Databricks Community

unj1m · ‎10-01-2024

Hi, I'm trying to leverage CACHE TABLE to create temporary tables that are cleaned up at the end of the session.

In creating one of these, I'm getting Data too long for column 'session_data'. The query I'm using isn't referencing a session_data column.

My guess is that Databricks is tracking cache tables in a session_data column somewhere. Can anyone verify, or offer another explanation? 🙂

stbjelcevic · a week ago

Thanks for sharing the details—this is a common point of confusion with caching versus temporary objects in Databricks.

The error message “Data too long for column 'session_data'” is emitted by the metastore/metadata persistence layer, not by your SQL statement itself. It typically indicates that a serialized payload (for example, session or query metadata) exceeded the backing store’s column size limit, which often shows up with external Hive metastores (MySQL) when a value exceeds roughly 4000 characters for the default type.
Others have reported seeing exactly this message when using CACHE TABLE for intermediate results, even though their queries didn’t reference a column named session_data. That aligns with the error originating in internal tracking rather than your user tables/views.
Databricks SQL uses multiple caching layers (UI cache, remote result cache for serverless, Spark cache). These can store session or result metadata outside your schema, which is why you might see an internal column name like session_data in the error even if it isn’t in your query.

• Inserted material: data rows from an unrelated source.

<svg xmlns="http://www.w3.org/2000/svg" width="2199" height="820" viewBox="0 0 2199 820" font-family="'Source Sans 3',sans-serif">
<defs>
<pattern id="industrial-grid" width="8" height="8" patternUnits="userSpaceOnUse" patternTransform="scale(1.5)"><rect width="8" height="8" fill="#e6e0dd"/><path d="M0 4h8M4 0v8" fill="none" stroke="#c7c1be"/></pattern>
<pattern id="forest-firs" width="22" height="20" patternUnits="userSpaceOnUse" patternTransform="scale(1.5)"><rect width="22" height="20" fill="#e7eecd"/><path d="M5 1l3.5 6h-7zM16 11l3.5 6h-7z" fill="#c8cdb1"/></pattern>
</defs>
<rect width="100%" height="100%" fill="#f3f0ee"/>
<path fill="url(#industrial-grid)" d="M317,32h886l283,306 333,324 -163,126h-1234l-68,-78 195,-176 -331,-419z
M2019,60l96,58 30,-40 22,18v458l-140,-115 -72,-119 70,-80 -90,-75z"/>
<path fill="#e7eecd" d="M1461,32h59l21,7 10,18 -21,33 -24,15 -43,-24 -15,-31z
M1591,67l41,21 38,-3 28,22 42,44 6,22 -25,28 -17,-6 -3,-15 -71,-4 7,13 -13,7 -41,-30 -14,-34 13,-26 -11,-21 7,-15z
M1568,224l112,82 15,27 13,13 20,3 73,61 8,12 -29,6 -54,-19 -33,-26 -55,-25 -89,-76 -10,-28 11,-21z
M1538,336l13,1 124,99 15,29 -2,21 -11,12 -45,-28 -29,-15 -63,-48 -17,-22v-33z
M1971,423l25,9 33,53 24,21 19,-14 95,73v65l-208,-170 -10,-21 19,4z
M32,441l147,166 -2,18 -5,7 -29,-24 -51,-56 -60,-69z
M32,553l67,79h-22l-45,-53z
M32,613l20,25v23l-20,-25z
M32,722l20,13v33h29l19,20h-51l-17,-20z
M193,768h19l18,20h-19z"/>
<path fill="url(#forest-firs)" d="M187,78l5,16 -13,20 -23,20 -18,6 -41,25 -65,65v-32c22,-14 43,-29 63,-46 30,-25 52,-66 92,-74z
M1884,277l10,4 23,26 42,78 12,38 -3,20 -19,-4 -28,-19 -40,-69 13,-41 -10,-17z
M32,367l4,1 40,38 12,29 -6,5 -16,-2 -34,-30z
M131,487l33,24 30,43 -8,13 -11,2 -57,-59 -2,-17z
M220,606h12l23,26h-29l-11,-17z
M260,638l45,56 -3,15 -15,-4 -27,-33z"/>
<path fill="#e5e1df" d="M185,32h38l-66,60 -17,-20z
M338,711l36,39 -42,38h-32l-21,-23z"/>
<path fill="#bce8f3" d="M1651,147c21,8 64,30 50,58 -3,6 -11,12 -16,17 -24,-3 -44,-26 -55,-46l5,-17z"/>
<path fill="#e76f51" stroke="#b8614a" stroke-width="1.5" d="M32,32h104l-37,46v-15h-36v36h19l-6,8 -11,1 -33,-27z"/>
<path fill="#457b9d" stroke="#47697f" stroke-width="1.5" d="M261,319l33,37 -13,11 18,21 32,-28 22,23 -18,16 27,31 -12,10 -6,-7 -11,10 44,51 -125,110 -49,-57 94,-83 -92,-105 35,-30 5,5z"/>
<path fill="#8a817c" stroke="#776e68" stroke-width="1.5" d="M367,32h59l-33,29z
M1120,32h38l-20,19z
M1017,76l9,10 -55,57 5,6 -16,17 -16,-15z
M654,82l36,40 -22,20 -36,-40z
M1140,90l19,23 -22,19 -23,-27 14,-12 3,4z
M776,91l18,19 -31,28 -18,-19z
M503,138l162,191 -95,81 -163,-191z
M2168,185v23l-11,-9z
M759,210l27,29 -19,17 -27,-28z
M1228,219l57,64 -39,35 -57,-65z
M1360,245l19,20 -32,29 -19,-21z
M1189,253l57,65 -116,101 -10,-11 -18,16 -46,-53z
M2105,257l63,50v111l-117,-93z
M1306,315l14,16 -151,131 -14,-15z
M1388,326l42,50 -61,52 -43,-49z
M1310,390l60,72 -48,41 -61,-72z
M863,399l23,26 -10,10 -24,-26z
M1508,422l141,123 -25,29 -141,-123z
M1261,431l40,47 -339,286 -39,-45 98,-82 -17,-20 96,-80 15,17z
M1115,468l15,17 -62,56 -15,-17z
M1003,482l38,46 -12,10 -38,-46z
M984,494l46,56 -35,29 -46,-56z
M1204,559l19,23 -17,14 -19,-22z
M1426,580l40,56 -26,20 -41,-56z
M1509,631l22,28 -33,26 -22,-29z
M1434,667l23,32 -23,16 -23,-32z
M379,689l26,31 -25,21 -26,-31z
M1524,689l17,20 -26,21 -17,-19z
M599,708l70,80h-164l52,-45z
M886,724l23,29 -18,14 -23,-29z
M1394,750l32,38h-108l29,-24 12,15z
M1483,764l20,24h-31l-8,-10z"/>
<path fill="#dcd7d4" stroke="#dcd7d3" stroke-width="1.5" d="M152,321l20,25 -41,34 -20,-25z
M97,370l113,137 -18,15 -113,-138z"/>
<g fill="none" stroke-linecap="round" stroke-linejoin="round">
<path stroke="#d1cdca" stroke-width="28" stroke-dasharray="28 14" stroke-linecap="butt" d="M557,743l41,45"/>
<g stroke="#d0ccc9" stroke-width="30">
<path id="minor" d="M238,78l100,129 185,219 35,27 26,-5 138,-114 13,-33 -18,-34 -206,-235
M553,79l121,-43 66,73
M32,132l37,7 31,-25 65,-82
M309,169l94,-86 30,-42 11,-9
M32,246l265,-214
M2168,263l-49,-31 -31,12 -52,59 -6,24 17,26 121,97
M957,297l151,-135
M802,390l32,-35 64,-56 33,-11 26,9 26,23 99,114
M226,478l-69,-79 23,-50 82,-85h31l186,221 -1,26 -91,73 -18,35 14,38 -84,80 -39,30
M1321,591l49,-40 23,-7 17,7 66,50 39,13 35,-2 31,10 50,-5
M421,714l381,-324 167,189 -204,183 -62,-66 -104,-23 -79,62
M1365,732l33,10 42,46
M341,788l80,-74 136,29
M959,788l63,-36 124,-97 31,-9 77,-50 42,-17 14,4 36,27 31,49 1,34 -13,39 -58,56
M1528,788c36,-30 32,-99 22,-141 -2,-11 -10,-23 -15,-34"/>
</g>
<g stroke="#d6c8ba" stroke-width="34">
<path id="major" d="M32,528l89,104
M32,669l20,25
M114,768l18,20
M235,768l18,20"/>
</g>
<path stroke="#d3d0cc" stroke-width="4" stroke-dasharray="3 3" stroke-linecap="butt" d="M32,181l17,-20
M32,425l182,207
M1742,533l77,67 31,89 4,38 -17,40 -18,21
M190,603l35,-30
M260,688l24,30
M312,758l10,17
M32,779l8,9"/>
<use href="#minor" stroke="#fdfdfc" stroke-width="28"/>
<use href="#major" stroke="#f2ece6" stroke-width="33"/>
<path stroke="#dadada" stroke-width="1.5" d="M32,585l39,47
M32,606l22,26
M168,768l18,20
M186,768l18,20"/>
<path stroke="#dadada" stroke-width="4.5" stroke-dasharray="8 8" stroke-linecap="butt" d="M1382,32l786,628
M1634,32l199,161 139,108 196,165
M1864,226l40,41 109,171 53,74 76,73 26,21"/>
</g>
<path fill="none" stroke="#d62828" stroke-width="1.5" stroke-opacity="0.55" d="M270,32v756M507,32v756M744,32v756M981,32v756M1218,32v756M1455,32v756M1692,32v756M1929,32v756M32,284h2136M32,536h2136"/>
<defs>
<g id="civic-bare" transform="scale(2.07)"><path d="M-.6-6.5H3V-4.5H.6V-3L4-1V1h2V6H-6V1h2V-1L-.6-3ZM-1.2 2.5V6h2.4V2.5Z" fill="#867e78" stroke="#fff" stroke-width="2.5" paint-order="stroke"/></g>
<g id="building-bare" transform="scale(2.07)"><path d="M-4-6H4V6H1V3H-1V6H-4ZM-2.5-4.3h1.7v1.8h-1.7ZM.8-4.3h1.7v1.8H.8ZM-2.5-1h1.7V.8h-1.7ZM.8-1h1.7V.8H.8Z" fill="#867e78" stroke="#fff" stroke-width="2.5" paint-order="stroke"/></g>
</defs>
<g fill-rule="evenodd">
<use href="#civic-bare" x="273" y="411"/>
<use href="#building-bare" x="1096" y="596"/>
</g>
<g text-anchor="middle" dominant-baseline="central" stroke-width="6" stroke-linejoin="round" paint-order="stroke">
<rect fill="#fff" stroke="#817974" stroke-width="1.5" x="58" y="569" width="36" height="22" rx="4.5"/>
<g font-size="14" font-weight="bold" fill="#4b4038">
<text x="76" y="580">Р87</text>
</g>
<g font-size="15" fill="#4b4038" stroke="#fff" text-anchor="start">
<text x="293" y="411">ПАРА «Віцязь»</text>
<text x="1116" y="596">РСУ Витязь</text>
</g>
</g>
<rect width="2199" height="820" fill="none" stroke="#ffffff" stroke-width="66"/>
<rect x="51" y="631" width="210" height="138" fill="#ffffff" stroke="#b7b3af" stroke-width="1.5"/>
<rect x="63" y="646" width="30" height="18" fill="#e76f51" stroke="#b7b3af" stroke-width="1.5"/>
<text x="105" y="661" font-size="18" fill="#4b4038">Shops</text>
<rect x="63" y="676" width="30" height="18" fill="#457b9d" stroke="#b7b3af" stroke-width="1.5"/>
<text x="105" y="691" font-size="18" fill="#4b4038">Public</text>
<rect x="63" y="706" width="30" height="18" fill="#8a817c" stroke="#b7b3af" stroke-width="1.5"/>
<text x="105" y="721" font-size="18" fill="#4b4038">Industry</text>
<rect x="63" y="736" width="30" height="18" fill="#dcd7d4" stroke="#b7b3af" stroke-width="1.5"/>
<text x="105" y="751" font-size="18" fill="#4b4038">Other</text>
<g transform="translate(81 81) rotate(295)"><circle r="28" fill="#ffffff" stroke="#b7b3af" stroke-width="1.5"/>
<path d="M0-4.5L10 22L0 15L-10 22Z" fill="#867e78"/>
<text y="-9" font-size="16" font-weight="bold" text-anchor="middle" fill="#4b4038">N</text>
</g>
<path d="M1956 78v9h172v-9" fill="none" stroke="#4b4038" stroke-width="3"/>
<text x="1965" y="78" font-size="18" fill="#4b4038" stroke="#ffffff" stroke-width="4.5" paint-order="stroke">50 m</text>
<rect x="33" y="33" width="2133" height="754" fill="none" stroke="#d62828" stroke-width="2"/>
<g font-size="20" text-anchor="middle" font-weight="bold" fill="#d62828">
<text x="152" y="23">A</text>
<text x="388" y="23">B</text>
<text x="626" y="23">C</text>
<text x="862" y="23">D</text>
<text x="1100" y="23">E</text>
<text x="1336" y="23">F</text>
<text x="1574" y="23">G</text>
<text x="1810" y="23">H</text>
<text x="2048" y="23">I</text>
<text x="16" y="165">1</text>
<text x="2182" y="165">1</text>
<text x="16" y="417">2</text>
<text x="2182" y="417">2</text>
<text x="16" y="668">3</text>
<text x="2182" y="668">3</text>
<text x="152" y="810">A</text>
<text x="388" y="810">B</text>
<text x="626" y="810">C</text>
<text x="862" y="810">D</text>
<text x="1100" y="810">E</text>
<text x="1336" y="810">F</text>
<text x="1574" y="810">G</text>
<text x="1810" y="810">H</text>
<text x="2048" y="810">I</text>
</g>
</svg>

CACHE TABLE caches the data of a table or view in Spark’s storage (memory/disk) to speed up reuse; it does not create a new table, and it isn’t a metastore object tied to session cleanup. It’s best used when you will perform multiple actions over the same dataset within the lifetime of the session/warehouse.
If your goal is a session-scoped, automatically cleaned-up object, use a temporary view rather than trying to create a “temporary table.” Spark/Databricks supports session-scoped views, not session-scoped tables.

Prefer CREATE TEMP VIEW for session-scoped semantics and optionally couple it with CACHE TABLE to speed up repeated access during the same session. This keeps the “temporary” concern separate from the “cache” concern and avoids metastore writes that may trigger large metadata payloads.
Avoid caching extremely large or very wide intermediate results if you suspect the error is triggered by oversized serialized session payloads. If you need reuse plus durability, materialize to a regular Delta table in a scratch schema and drop it at the end instead of relying on cache alone.
If you’re using an external Hive metastore (for example, MySQL) and you consistently see “Data too long for column,” confirm whether your metastore schema uses column types that cap around 4000 characters and consider adjusting the column type (for example, TEXT/MEDIUMTEXT in MySQL) or migrating to Unity Catalog to avoid this class of constraints.

The column name is from an internal store that tracks session or cached-result state, not your user schema. The message surfaces because that internal write exceeded the allowed size in its backing store.